What is required ▸ Rename "phylum" to "division" in the stretch from the start of the data through the line containing "family: Nymphalidae", and give those lines back with nothing else changed.

Provided data ▸

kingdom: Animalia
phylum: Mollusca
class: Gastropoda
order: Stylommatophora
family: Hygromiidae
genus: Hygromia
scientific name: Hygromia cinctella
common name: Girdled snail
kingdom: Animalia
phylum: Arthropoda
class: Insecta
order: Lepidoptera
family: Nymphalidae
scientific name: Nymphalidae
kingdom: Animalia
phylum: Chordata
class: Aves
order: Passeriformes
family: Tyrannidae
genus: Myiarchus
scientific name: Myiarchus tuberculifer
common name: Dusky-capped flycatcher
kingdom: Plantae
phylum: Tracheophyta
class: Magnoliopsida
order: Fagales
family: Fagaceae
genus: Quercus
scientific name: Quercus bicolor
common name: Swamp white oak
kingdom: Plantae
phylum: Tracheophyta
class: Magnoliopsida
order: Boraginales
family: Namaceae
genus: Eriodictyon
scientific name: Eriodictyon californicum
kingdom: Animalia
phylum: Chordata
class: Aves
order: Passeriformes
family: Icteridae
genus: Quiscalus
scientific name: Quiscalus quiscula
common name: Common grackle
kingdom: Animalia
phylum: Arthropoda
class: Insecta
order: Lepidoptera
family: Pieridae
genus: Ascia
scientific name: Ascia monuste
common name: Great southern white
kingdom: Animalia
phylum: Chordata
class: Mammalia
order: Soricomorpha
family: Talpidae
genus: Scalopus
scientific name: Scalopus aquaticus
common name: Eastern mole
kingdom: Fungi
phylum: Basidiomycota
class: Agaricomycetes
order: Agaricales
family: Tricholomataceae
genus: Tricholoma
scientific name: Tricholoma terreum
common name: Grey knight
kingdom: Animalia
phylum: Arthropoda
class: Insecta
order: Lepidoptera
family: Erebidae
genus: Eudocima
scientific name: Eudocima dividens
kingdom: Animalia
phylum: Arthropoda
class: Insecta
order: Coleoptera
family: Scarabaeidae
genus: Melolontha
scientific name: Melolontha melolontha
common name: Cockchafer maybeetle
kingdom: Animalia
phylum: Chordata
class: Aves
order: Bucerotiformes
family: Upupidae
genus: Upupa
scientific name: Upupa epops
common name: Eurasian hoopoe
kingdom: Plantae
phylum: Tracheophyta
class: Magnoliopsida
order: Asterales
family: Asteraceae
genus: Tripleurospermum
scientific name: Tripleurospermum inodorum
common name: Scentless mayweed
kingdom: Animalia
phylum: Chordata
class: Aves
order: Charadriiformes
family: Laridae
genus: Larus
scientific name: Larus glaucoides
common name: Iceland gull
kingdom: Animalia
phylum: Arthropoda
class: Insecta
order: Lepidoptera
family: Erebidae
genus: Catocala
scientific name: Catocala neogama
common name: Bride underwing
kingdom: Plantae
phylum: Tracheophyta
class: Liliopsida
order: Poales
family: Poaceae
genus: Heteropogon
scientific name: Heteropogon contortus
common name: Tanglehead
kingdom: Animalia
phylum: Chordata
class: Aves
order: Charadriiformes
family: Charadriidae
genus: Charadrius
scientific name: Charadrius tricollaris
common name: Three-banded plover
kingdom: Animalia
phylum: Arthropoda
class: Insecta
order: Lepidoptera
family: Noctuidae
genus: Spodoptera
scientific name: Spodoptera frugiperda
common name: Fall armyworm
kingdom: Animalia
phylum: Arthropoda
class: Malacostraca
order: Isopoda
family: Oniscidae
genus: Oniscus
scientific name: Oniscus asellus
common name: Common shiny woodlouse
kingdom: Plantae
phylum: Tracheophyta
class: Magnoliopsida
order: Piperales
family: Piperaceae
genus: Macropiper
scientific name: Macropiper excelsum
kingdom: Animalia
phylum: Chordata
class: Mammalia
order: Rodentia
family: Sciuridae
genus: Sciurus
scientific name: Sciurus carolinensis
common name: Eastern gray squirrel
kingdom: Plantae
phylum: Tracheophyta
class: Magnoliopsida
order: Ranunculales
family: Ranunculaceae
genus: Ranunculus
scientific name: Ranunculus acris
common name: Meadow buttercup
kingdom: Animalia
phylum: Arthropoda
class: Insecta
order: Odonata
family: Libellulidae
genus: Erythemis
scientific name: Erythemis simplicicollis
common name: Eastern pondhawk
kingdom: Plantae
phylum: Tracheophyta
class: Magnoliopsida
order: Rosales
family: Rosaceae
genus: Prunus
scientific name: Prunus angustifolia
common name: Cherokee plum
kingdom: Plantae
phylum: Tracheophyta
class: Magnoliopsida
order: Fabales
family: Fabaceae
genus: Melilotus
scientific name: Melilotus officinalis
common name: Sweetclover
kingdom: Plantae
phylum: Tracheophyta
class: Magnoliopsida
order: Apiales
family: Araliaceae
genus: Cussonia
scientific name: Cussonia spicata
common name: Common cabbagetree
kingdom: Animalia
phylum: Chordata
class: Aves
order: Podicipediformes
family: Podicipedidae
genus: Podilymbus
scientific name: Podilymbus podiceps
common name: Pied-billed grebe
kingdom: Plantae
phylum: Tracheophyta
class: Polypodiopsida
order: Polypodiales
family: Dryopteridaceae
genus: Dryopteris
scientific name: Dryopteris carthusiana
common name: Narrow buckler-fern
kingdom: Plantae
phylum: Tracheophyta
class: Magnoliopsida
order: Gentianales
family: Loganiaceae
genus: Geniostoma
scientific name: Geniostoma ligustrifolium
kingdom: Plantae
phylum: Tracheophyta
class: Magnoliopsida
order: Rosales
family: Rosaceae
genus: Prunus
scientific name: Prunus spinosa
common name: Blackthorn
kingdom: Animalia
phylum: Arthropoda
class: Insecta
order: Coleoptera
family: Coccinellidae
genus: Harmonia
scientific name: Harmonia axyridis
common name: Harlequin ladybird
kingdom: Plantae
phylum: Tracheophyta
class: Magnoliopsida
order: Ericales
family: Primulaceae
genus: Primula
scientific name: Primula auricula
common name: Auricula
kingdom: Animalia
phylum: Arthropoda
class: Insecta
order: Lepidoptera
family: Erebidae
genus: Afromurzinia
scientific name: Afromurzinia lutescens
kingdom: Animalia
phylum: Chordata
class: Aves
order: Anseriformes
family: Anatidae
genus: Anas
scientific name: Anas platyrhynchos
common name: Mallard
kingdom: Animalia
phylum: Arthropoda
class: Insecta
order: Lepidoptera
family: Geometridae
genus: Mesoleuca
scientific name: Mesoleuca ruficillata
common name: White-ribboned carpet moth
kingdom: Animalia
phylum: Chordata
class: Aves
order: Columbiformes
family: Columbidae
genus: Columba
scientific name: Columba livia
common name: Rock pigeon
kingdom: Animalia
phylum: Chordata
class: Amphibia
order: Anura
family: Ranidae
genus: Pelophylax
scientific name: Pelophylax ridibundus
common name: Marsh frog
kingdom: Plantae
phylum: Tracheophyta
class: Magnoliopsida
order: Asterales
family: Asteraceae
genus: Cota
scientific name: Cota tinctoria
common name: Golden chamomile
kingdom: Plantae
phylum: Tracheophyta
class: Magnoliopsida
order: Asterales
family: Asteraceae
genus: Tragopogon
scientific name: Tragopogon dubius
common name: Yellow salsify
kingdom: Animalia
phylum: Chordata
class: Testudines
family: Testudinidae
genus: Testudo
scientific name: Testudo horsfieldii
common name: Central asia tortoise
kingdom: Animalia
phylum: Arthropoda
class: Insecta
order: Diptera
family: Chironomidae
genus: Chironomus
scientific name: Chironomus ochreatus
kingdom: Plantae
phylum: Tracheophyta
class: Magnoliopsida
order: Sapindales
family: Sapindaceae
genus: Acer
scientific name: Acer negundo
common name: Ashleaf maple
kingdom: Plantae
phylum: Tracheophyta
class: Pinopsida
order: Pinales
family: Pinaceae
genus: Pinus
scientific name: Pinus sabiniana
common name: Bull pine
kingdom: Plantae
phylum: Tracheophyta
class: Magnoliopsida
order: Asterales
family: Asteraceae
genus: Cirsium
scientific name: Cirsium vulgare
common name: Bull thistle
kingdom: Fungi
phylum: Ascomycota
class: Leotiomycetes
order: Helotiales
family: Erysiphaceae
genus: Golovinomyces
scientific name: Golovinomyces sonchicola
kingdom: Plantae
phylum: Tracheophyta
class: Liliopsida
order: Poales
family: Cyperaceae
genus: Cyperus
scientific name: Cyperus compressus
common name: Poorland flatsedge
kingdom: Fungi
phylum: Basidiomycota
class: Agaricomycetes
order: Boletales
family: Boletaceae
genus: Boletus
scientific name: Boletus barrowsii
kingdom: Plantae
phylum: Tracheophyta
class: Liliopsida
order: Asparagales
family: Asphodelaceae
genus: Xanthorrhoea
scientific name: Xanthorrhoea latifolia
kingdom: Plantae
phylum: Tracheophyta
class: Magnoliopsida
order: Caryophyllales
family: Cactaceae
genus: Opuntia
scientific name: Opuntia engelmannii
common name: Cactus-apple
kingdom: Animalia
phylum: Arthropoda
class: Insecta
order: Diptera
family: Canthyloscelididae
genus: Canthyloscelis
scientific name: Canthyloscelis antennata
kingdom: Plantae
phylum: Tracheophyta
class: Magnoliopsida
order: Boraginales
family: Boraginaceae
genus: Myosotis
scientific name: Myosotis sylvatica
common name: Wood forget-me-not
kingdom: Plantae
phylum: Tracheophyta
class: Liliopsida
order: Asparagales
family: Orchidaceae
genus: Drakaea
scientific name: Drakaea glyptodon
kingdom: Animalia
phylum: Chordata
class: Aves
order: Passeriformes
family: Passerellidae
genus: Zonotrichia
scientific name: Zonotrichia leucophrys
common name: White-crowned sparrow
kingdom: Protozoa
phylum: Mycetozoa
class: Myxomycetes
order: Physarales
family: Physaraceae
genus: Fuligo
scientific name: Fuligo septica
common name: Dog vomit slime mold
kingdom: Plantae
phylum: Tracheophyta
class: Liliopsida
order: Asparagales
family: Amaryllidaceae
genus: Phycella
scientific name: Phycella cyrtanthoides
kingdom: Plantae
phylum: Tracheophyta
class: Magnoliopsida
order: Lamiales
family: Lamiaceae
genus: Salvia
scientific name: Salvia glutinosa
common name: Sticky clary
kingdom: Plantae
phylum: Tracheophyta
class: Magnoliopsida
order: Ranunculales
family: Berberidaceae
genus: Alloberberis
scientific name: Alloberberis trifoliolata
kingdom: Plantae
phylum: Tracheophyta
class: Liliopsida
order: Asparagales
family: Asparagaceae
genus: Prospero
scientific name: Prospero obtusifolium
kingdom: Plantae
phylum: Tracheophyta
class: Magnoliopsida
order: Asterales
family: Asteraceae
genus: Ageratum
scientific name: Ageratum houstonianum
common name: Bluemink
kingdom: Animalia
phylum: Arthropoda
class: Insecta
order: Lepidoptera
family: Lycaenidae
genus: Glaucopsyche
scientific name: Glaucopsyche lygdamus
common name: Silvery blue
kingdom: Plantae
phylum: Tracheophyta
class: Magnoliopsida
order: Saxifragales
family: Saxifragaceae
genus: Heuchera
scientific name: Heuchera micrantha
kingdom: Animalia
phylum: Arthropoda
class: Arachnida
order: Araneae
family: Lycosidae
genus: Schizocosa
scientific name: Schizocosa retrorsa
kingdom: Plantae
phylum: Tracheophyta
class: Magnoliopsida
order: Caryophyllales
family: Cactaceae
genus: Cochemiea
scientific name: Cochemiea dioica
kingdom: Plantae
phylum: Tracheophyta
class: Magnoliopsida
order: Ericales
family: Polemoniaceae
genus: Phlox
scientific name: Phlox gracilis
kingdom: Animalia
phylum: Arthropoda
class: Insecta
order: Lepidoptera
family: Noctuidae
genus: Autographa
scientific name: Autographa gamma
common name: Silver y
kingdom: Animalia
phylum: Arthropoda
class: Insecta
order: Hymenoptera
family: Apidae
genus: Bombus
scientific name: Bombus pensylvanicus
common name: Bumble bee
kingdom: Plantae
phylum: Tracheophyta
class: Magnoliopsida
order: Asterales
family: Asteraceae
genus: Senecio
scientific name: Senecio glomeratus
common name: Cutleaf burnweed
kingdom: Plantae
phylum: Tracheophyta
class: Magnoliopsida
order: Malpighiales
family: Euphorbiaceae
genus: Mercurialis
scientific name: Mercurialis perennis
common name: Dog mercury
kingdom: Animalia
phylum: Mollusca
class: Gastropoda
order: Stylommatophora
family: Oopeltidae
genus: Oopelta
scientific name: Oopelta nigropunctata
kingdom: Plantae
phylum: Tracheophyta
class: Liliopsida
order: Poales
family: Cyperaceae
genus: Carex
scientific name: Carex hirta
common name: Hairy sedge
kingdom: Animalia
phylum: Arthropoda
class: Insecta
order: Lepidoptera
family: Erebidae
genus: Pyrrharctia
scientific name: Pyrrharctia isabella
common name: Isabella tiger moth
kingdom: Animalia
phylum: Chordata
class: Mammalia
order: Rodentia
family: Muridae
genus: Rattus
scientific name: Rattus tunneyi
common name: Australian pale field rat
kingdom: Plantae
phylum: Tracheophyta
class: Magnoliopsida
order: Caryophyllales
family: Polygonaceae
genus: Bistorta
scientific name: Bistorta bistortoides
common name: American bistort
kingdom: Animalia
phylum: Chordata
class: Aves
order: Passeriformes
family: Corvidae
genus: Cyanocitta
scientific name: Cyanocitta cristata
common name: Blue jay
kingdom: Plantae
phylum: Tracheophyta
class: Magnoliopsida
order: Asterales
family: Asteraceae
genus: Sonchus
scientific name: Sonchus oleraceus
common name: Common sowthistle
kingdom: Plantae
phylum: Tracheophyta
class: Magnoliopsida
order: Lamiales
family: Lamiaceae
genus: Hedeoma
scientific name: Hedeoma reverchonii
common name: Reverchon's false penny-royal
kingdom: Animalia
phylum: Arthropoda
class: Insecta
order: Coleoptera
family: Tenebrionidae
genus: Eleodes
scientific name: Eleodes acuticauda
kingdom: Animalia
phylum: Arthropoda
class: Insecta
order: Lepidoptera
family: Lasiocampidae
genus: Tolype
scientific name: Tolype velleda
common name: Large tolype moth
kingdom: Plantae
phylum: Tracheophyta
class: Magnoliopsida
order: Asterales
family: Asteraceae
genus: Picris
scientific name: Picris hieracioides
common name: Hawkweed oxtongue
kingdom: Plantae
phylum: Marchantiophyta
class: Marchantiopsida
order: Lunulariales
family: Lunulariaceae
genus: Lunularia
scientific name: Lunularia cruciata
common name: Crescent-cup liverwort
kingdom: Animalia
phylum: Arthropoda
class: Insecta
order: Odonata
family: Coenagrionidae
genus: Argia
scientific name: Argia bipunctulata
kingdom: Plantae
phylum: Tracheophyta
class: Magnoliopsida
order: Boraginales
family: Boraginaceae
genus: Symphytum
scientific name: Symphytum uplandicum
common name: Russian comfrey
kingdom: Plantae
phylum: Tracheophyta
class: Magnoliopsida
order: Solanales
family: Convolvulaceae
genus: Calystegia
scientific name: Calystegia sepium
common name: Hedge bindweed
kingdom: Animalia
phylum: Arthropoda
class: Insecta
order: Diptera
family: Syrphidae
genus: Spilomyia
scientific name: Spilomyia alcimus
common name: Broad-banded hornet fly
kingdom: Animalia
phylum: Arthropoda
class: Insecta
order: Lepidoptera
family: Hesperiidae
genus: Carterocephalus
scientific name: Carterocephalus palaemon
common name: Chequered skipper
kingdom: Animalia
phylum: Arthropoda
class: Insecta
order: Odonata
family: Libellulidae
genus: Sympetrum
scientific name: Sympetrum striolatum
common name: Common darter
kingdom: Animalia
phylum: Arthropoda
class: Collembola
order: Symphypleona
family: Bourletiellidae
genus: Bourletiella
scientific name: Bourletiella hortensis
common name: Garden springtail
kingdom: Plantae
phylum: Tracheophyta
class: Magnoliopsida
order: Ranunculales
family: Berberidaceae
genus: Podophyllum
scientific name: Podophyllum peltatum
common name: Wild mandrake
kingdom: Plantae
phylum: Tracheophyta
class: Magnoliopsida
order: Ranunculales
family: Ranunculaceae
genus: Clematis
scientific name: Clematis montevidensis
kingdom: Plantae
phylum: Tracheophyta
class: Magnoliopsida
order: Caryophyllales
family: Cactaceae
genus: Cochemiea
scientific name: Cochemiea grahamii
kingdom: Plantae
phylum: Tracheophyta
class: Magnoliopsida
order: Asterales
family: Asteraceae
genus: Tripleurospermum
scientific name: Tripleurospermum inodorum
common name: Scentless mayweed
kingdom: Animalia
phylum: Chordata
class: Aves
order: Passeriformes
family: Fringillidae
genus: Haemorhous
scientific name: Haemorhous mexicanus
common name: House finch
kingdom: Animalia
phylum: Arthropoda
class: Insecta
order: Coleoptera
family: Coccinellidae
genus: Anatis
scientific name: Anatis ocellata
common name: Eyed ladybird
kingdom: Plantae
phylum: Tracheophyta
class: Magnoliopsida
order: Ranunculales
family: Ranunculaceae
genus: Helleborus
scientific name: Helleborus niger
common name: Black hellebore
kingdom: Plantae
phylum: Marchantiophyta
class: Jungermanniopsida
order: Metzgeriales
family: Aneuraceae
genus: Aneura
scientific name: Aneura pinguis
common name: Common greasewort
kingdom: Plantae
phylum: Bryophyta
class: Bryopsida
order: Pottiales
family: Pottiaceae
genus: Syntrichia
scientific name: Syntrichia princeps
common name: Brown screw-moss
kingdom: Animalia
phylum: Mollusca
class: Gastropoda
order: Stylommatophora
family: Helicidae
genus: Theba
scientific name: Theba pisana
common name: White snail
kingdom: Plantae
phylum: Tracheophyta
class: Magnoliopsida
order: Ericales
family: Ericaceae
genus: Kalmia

Expected answer ▸
kingdom: Animalia
division: Mollusca
class: Gastropoda
order: Stylommatophora
family: Hygromiidae
genus: Hygromia
scientific name: Hygromia cinctella
common name: Girdled snail
kingdom: Animalia
division: Arthropoda
class: Insecta
order: Lepidoptera
family: Nymphalidae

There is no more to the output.